● **Extract to read**:
===============

1. The manuscript well described the phenomenon that BDL rats have reduced cytosolic CoA stores but maintained the mitochondrial CoA pool but lack the scientific aspect. The authors should explore the mechanism of this phenomenon.
2. The results in this manuscript are the opposite of those in another paper “Benzoic Acid Metabolism Reflects Hepatic Mitochondrial
Function in Rats with Long-Term Extrahepatic Cholestasis” by the authors. The authors should discuss this in the discussion.
Author Response
This manuscript “Rats with long-term cholestasis have a decreased cytosolic but maintained mitochondrial hepatic CoA pool” not fits well with the Aims and Scope of the International Journal of Molecular Science. In this manuscript the authors determined the CoA pool in liver homogenate, liver mitochondria and liver cytosol of rats with bile duct ligation and sham-operated control rats and tested the cytosolic and mitochondrial CoA pools functionally. They concluded that BDL rats have reduced hepatocellular cytosolic CoA stores but no impairment of sulfamethoxazole N- 23 acetylation. In comparison, the hepatocellular mitochondrial CoA pool is maintained in BDL rats. Thus, impaired hippurate formation in BDL rats is not due to lacking free CoA but most likely due to mitochondrial dysfunction. This manuscript has been written well, however there are some major problems in this manuscript.
- The manuscript well described the phenomenon that BDL rats have reduced cytosolic CoA stores but maintained the mitochondrial CoA pool but lack the scientific aspect. The authors should explore the mechanism of this phenomenon.

===============

● **Supplied entries**:

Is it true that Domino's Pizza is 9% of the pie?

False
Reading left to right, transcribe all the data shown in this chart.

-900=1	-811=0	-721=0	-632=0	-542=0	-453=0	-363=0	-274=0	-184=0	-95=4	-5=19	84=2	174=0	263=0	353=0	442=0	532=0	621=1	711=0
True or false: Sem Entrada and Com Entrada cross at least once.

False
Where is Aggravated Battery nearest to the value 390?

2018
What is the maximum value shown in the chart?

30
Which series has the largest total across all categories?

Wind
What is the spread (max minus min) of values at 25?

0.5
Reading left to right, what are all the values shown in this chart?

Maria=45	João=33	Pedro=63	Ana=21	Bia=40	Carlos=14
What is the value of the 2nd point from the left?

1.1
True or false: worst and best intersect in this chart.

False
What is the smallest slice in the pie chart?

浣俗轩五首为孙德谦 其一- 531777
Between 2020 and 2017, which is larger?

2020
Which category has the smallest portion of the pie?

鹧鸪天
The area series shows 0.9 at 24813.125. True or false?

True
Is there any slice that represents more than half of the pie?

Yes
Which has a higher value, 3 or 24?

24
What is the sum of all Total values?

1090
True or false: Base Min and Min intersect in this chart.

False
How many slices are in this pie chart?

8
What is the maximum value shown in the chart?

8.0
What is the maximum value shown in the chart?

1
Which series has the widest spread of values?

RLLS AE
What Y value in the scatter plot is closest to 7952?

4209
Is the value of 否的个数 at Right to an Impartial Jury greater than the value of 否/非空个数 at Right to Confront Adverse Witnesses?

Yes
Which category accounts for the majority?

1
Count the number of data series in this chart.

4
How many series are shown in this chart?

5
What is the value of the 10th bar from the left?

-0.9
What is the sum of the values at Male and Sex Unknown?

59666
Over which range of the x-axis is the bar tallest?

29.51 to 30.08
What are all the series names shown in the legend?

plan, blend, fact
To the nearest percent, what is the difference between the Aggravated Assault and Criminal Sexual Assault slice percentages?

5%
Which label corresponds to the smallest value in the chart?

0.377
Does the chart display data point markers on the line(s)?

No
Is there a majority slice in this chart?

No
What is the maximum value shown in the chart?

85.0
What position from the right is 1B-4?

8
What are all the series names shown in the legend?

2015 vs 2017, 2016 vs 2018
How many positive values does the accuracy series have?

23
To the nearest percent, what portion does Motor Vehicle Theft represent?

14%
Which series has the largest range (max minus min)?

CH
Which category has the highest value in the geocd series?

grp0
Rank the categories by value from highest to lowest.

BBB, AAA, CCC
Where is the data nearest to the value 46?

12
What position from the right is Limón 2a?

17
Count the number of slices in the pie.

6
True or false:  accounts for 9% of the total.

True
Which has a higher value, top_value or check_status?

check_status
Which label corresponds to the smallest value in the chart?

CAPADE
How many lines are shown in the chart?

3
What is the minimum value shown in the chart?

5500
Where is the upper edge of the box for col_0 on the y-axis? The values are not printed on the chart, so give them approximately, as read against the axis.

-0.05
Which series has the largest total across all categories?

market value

===============

● **What you are asked to do**:
Answer these questions from the review excerpt:
1. What is the title of the other paper whose results are said to be the opposite of this manuscript's?
2. In which three kinds of liver samples did the authors determine the CoA pool?
3. What do the authors conclude is the most likely cause of impaired hippurate formation in BDL rats?
Answer from the review excerpt alone, without using the rows.

● **Response**:
1. "Benzoic Acid Metabolism Reflects Hepatic Mitochondrial Function in Rats with Long-Term Extrahepatic Cholestasis"
2. Liver homogenate, liver mitochondria and liver cytosol
3. Mitochondrial dysfunction